В глубине кафе долго сидел, пока внезапно не умер, одиноко дымя сигаретой за крошечным столиком, на котором что-то стояло, горбатый поэт Куно Коэн. За другими столами тоже сидели люди. По проходам сновали мужчины с желтыми или красными затылками; женщины; литераторы; актеры. Повсюду тенями мелькали кельнеры.

Куно Коэн ни о чем особо не думал. Он напевал про себя: “Мир мягко расплывается в туман…”[19]. Тут-то его и поприветствовал поэт Готшалк Занудов – юрист, с большими усилиями проваливавшийся сквозь все экзамены, которым себя подвергал. С ним пришла красивая барышня. Оба подсели к Коэну. Занудов и Коэн были сотрудниками ежемесячного журнала “Дятел”, собственноручно выпекаемого энтузиастом Карлом Комарусом ради повышения общественной безнравственности. Занудов стал рассказывать Коэну, что Дятел-Комарус вскоре учредит новую безбожную религию на неоюридической основе и, чтобы оформить это организационно, приглашает всех на учредительное собрание в ближайший кинтопп. Коэн слушал, с сомнением покачивая головой. Красивая барышня кушала пирожное. Наконец Коэн печально сказал:

– Комарус – великий и трогательный человек. Но верующими нас уже не сделает даже новый Христос. Мы с каждым днем все глубже умираем в бесплодную вечную смерть. Мы безнадежно разрушены. Наша жизнь так и останется бессмысленной театральной игрой.

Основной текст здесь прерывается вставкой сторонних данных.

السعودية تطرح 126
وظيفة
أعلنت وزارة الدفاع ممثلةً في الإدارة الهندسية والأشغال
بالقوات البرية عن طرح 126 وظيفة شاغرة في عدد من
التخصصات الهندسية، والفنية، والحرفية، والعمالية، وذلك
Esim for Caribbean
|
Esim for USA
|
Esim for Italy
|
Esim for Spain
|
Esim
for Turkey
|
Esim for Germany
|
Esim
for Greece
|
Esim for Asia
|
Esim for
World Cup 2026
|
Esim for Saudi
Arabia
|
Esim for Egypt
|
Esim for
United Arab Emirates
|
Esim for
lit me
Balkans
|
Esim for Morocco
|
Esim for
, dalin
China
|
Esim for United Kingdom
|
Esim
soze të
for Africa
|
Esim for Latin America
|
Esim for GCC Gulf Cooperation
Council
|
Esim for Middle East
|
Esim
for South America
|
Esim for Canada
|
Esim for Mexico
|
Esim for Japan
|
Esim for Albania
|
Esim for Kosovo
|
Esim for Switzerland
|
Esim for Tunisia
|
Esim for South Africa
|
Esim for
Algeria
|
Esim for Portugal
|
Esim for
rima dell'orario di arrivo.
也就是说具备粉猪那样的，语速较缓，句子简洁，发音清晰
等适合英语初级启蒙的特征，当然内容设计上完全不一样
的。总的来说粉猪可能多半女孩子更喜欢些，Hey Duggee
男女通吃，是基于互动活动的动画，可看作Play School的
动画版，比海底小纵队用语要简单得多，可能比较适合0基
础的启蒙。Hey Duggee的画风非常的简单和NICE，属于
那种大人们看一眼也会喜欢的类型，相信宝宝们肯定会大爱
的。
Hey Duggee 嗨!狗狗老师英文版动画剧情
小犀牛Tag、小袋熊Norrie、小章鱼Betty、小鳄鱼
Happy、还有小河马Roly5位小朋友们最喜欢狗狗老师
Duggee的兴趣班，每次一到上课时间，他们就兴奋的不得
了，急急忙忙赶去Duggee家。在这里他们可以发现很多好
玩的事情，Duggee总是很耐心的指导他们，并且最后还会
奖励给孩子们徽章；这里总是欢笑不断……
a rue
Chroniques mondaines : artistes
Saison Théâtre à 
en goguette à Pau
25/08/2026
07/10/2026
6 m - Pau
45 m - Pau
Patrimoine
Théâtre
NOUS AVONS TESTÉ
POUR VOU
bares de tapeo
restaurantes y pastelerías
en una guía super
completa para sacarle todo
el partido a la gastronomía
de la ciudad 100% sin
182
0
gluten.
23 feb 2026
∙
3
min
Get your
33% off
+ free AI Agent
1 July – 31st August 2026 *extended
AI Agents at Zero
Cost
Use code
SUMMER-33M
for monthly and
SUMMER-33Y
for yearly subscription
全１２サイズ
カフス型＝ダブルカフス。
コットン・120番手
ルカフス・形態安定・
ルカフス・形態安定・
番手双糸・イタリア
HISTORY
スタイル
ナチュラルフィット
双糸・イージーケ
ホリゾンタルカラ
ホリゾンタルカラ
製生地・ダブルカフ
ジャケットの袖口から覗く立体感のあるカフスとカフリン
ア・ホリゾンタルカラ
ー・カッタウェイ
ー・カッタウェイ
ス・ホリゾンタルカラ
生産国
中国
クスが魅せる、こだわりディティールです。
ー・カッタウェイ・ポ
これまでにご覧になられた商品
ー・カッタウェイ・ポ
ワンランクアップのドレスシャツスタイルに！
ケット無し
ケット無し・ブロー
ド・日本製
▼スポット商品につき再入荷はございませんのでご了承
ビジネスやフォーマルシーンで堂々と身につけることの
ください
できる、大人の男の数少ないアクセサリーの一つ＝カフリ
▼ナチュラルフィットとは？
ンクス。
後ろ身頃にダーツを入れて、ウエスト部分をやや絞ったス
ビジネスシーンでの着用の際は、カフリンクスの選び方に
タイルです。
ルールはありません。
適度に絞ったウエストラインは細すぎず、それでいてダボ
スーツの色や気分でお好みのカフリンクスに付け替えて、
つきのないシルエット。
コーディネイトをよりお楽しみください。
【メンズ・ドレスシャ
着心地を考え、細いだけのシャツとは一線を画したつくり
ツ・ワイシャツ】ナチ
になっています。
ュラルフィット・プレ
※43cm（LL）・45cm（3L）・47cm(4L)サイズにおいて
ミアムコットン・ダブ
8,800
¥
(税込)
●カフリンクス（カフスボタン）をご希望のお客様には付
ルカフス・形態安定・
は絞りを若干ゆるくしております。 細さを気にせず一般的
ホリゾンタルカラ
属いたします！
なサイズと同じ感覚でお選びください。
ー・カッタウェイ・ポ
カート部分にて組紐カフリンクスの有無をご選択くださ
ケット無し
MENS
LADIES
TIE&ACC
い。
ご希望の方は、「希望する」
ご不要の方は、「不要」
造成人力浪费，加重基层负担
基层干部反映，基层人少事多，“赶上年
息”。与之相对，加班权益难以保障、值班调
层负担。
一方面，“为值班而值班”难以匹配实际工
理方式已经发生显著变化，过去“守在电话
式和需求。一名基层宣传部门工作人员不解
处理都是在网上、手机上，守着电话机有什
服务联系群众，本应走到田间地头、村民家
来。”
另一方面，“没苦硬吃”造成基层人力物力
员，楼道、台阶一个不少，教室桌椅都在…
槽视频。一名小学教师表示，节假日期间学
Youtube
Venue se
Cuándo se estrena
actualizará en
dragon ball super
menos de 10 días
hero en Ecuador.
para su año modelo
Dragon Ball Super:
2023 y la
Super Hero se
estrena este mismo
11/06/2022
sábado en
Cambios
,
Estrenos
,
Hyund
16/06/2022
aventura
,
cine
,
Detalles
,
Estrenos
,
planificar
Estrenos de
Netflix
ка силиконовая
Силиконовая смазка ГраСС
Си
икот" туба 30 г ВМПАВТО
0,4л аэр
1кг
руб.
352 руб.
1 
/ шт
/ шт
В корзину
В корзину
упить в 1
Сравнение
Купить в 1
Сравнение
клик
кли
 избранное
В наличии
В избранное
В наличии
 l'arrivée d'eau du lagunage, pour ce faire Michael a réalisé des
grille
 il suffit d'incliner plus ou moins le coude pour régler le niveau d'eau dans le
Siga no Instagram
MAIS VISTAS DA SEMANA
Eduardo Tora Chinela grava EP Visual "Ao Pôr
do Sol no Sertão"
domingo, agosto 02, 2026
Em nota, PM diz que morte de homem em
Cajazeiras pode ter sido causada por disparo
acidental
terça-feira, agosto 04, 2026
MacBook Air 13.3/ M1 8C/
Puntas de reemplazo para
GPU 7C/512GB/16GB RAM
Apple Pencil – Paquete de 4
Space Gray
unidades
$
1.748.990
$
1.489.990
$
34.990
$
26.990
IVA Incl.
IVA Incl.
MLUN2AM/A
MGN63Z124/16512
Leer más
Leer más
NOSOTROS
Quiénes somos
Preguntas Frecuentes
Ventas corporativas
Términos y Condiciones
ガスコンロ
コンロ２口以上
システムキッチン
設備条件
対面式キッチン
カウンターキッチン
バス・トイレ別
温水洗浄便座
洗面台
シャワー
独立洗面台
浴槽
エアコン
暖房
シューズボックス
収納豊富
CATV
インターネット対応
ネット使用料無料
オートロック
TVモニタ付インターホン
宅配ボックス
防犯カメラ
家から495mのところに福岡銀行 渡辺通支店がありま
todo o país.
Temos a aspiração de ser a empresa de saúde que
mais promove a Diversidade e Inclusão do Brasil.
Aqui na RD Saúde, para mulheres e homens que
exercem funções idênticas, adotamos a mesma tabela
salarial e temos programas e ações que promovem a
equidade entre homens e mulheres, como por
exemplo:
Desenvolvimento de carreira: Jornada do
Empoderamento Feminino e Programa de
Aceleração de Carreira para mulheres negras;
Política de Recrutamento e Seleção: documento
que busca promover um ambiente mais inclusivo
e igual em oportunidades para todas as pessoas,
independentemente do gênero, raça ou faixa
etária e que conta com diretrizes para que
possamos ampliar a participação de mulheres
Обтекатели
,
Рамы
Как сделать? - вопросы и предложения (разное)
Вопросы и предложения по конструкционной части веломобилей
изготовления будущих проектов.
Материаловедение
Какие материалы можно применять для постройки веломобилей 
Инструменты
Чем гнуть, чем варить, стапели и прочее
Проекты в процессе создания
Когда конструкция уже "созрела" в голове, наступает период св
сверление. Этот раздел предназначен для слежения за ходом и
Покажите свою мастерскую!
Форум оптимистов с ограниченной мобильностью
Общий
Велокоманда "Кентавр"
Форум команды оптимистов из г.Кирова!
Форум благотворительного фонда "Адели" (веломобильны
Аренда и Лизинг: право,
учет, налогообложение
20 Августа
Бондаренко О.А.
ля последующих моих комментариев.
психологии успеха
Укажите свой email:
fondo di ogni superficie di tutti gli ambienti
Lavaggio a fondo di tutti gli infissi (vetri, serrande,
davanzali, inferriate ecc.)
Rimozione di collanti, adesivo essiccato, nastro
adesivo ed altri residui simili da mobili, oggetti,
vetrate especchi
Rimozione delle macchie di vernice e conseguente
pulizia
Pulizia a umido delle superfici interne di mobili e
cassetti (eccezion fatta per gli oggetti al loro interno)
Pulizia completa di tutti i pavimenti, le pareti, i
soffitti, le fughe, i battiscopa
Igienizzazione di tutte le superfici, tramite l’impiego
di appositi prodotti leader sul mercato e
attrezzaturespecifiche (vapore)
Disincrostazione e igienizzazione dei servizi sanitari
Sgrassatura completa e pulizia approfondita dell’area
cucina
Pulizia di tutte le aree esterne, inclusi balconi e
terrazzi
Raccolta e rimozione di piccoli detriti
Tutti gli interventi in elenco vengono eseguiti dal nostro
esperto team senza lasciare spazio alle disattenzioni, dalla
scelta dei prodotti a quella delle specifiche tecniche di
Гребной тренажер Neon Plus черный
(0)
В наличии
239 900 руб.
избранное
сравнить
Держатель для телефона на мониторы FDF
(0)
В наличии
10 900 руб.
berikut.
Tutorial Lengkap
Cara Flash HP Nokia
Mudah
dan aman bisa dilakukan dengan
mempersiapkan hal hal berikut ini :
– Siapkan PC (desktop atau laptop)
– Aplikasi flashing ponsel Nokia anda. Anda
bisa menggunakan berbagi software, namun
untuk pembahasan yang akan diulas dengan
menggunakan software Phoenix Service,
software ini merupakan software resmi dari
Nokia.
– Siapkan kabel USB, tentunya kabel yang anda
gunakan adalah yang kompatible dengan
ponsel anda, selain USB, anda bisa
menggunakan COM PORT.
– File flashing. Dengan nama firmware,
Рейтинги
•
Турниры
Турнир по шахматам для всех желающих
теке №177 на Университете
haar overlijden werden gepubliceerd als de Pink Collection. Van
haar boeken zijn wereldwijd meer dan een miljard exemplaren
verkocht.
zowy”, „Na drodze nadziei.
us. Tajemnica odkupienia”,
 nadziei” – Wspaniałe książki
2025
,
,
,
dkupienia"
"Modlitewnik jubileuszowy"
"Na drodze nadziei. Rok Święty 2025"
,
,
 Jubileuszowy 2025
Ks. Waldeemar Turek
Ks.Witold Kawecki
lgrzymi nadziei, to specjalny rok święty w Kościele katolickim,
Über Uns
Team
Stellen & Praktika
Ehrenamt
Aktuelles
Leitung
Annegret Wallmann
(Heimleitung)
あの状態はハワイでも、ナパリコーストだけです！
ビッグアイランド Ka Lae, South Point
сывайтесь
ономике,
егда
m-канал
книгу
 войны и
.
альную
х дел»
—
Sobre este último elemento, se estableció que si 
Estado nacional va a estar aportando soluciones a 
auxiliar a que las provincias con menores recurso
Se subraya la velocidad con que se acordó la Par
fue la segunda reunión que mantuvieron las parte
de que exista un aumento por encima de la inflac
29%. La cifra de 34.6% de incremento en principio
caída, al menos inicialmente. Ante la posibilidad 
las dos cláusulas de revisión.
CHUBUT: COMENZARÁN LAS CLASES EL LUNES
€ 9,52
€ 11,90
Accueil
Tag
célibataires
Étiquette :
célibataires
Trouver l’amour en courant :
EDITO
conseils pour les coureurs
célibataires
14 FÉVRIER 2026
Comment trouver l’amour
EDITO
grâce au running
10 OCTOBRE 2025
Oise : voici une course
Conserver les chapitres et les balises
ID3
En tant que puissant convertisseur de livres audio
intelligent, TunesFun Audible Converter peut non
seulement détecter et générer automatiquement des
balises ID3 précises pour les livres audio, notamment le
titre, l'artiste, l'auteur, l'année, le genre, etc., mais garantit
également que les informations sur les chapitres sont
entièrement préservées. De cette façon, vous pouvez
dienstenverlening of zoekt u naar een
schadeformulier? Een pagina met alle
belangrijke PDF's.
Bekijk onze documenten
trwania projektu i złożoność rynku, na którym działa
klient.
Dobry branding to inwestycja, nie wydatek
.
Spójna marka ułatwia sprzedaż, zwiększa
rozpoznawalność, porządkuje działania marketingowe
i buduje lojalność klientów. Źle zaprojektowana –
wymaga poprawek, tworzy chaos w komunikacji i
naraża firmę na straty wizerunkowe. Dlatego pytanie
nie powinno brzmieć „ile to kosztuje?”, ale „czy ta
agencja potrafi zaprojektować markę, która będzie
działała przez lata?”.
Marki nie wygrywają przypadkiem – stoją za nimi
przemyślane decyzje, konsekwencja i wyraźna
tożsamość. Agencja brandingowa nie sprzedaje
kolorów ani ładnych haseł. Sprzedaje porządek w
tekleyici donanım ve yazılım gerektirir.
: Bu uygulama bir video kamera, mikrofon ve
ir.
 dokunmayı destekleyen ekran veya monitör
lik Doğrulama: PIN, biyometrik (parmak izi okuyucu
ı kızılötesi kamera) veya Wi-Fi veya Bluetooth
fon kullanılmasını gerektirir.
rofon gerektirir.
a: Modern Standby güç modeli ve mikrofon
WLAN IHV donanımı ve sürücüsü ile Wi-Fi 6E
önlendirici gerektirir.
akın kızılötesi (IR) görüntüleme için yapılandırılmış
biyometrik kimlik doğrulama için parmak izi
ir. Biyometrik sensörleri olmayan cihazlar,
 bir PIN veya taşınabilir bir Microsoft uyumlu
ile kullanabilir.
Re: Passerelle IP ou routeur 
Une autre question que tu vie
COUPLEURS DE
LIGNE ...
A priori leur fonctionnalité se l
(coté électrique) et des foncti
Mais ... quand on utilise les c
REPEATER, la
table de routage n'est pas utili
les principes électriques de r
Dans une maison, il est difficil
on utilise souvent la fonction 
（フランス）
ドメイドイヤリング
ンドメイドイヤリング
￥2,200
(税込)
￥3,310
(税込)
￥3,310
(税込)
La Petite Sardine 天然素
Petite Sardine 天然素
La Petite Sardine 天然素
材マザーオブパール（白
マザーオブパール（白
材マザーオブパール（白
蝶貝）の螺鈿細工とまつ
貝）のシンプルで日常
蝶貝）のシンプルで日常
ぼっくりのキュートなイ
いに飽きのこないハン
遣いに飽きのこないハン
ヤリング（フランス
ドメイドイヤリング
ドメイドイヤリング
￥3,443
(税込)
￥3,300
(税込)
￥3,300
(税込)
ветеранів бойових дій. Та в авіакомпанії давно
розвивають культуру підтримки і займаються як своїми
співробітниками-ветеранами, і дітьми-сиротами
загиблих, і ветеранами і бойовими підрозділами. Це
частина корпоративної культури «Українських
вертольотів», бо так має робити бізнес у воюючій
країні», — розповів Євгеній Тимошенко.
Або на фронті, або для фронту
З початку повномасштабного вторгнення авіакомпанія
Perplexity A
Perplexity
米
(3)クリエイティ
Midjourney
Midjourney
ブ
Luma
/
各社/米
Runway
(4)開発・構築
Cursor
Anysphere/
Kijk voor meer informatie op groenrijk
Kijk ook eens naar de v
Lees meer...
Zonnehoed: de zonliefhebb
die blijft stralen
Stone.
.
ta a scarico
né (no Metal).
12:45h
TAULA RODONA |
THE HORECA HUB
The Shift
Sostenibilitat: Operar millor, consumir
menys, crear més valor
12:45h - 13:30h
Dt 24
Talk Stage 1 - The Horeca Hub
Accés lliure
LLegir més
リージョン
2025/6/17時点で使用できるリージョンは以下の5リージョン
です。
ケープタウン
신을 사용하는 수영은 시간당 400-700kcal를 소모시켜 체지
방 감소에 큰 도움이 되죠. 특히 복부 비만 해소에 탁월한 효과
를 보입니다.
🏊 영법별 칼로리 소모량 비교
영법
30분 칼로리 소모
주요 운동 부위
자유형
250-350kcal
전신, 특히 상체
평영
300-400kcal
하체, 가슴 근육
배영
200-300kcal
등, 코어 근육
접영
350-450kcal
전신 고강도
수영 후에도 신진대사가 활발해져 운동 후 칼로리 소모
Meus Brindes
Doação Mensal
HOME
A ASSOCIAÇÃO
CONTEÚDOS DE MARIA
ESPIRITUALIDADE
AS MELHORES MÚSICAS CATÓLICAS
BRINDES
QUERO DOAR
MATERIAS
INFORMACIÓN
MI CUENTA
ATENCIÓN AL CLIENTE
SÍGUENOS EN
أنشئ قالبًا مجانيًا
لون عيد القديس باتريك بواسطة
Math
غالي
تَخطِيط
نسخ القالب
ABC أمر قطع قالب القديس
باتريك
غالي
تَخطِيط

Барышня с радостно-ясным лицом, оторвавшись от пирожного, непонимающе глянула на него через стол краснокоричневыми глазами. Занудов погрузился в какие-то мрачные мысли. Барышня сказала, что и у нее вся жизнь – сплошной спектакль. Но ей он не кажется совсем уж бессмысленным. В той театральной школе, где она сейчас готовится к будущей сценической карьере, надеясь стать примой, добиваются очень неплохих результатов. Господин Коэн может как-нибудь туда заглянуть, чтобы лично в этом убедиться.

Куно Коэн по-доброму наблюдал за барышней. И думал: “Какая глупенькая малышка…” Но из кафе он скоро ушел.

На улице его внезапно ухватил за руку поэт Роланд Руфус Мюллер, крикнув:

– Вы уже читали в медицинском журнале статью небезызвестного Бруно Бухбильдера, где он утверждает, будто моя паранойя выражается в том, что я вообразил себя паралитиком! Теперь все кругом поглядывают на меня с любопытством, я в одночасье стал знаменит. Издатель даже выплатил мне повышенный аванс. Но… Не знаю, признаться ли вам… Боюсь, болезнь моя неизлечима.